RECORDS FOR PROCESSING:
────────────────
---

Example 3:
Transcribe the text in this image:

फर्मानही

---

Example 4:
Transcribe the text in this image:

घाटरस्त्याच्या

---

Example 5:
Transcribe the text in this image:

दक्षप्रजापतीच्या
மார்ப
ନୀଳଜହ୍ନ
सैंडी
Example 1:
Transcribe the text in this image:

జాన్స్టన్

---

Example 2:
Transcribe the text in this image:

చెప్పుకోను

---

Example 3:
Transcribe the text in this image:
────────────────
OBJECTIVE:
Report every line in the entries above that contains the word "Example", copying each such line in full.

EXPECTED OUTPUT:
Example 3:
Example 4:
Example 5:
Example 1:
Example 2:
Example 3:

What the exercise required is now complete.